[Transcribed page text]
# # # #
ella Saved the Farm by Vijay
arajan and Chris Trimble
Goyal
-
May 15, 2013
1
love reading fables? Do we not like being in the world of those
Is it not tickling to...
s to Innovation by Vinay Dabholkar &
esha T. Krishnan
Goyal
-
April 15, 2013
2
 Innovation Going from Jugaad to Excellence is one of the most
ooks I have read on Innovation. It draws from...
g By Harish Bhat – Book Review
# # # #
## Work instruction
Lay out the data above as a Markdown table with the columns n and Line. Give each line its own numbered row, and leave out any blank lines.

## Exercise answer
| n | Line |
|---|---|
| 1 | ella Saved the Farm by Vijay |
| 2 | arajan and Chris Trimble |
| 3 | Goyal |
| 4 | - |
| 5 | May 15, 2013 |
| 6 | 1 |
| 7 | love reading fables? Do we not like being in the world of those |
| 8 | Is it not tickling to... |
| 9 | s to Innovation by Vinay Dabholkar & |
| 10 | esha T. Krishnan |
| 11 | Goyal |
| 12 | - |
| 13 | April 15, 2013 |
| 14 | 2 |
| 15 |  Innovation Going from Jugaad to Excellence is one of the most |
| 16 | ooks I have read on Innovation. It draws from... |
| 17 | g By Harish Bhat – Book Review |